**SELECTION**:
Written by Rocky Neptun
Posted on Wednesday, 05 March 2008, on
Rocky Neptun is Director of the San Diego Renters’ Union.
I am now free to get out of my head. With my season in hell over; I am no longer a candidate. To run for a public office today, particularly in San Diego, is to crawl into a cesspool and wade around with the gunk. Egocentric minds, pampered bodies and the ethics of crap, politicians, for the most part, are bought off by corporate wealth. Squabbling creatures of self-interest, with calculative minds; always thinking of everything in terms of personal advantage, their stench and filth soiled my conscience.
I am now free to return to my heart. To retreat to my place in Baja, Mexico, overlooking the beach, wrapped in the arms of my non-Yankee, factory-working, lover, and finish that novel that struggles like a trapped bird to get out. With one foot out the door of this rotten system, an Empire built on corporate greed as well as militaristic fear and repression, I breathe fully the air of a country at peace.
I have done my part. I did not want to be mayor. I did not want to run for any public office. Intuitively, I knew that my journey of liberation, that began so many years ago as a homeless kid on the streets of New York City, would be impeded by a foray into politics. But I was asked to run by friends in the Renters Union. People are hurting in our community, whole families displaced, seniors falling through the cracks, young people facing hopelessness and despair. It was a plea to try and get a message out, a cry of help to all those who still value fairness and justice.
Spending my teenage years on the streets, I learned quickly, those distant days, that friendship was the most important connection in life. One’s very life often depended who was watching your back, whether you were sleeping or sick in an alley. I rarely turn down friends.
I would like to take this opportunity to thank the progressive community in San Diego. Your inattentiveness to the needs of our local community, your inaction, your myopic isolation in issue of the week driven activism and the comforts of identity politics, has let me off the hook.

**GIVEN REQUEST A**:
Can you put the entries, from the first one through the line containing "Dot at: (179, 206)", into a JSON list of strings with one string per line and blank lines left out?

(Recorded data)
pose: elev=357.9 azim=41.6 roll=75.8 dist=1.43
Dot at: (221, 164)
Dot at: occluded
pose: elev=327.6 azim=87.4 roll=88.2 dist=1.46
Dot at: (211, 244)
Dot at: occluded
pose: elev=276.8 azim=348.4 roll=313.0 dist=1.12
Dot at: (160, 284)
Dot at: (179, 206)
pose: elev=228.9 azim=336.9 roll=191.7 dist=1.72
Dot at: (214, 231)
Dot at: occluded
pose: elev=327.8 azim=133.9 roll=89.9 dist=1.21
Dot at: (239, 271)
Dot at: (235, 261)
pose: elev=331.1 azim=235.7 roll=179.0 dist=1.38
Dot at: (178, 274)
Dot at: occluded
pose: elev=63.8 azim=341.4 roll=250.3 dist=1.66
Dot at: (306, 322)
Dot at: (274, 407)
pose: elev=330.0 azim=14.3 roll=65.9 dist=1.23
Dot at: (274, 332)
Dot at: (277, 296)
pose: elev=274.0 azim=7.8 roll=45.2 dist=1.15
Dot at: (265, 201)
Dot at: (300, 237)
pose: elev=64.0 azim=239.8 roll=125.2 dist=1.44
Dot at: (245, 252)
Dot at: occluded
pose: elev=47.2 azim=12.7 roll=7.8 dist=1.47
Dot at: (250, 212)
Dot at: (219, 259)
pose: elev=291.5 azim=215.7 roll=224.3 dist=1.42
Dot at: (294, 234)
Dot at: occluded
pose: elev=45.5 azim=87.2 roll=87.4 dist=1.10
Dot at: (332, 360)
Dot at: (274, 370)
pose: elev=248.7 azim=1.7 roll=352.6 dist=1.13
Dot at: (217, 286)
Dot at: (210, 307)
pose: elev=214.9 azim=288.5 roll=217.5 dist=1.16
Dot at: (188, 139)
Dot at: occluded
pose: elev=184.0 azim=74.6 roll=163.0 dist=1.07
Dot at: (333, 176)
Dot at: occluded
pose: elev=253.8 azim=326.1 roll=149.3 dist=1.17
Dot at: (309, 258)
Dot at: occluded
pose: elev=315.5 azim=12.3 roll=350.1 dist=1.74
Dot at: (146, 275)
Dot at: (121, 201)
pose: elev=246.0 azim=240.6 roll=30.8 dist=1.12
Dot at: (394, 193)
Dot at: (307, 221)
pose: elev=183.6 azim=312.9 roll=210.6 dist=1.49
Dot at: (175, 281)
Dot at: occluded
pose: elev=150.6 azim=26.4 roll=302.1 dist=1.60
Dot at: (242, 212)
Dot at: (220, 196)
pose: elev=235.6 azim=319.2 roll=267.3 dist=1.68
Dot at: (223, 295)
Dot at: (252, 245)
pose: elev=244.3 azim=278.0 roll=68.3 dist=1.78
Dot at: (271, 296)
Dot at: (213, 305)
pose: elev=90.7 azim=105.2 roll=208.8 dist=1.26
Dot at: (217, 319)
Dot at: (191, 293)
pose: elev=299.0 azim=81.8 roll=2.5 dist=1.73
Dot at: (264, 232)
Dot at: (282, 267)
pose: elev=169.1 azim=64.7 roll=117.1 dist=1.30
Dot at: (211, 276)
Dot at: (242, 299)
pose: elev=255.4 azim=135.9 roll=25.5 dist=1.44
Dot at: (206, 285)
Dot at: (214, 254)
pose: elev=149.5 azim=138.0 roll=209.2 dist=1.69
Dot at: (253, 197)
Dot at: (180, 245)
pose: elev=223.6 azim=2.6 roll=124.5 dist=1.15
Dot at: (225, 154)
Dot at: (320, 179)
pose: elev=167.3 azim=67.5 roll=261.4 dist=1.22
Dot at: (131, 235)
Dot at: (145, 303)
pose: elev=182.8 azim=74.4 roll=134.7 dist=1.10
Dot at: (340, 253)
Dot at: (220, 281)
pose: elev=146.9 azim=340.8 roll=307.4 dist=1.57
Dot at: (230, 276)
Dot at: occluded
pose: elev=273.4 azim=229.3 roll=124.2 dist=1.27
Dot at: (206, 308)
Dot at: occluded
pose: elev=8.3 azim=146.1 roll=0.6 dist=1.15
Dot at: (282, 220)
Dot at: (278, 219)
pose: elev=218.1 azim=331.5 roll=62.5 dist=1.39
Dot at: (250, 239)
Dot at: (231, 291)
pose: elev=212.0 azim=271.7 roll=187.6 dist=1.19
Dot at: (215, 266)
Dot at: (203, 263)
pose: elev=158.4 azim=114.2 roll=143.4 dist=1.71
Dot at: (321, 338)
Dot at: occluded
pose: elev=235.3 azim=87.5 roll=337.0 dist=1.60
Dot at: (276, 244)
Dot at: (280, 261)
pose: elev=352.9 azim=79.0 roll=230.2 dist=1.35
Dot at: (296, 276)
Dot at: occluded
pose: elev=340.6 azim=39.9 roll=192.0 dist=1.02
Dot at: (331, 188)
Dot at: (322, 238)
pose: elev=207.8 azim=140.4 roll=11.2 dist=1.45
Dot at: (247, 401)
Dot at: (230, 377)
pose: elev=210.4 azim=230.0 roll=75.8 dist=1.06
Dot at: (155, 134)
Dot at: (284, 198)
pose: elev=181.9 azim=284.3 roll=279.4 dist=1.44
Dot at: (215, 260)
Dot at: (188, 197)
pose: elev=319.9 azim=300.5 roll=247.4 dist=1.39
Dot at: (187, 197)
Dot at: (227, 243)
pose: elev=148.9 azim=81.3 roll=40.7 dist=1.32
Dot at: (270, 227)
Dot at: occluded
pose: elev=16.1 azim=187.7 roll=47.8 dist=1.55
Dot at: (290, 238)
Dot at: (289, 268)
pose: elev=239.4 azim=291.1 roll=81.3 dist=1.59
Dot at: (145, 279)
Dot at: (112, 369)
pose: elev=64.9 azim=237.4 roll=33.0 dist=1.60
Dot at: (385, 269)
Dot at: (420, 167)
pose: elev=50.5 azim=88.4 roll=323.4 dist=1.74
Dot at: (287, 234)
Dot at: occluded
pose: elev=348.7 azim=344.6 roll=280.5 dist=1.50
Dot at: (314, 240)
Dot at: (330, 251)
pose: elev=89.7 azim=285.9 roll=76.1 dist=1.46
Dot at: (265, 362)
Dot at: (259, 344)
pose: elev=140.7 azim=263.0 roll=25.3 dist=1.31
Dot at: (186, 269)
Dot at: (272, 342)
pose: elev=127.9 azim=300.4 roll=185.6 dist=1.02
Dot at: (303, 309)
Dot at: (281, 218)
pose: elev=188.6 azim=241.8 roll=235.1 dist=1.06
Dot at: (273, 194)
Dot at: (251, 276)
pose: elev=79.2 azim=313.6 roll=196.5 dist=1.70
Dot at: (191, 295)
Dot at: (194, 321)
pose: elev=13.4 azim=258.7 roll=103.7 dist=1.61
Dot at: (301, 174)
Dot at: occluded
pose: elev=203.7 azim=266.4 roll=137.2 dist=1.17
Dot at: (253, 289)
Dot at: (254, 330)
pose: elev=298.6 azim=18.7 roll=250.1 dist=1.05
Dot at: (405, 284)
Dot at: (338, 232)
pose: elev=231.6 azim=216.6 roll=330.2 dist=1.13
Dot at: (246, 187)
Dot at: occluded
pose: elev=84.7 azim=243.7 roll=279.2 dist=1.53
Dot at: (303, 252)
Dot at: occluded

**GIVEN REQUEST B**:
In the essay, which hardships does the author list for people hurting in the community?

**RESPONSE A**:
[
  "pose: elev=357.9 azim=41.6 roll=75.8 dist=1.43",
  "Dot at: (221, 164)",
  "Dot at: occluded",
  "pose: elev=327.6 azim=87.4 roll=88.2 dist=1.46",
  "Dot at: (211, 244)",
  "Dot at: occluded",
  "pose: elev=276.8 azim=348.4 roll=313.0 dist=1.12",
  "Dot at: (160, 284)",
  "Dot at: (179, 206)"
]

**RESPONSE B**:
- Whole families displaced
- Seniors falling through the cracks
- Young people facing hopelessness and despair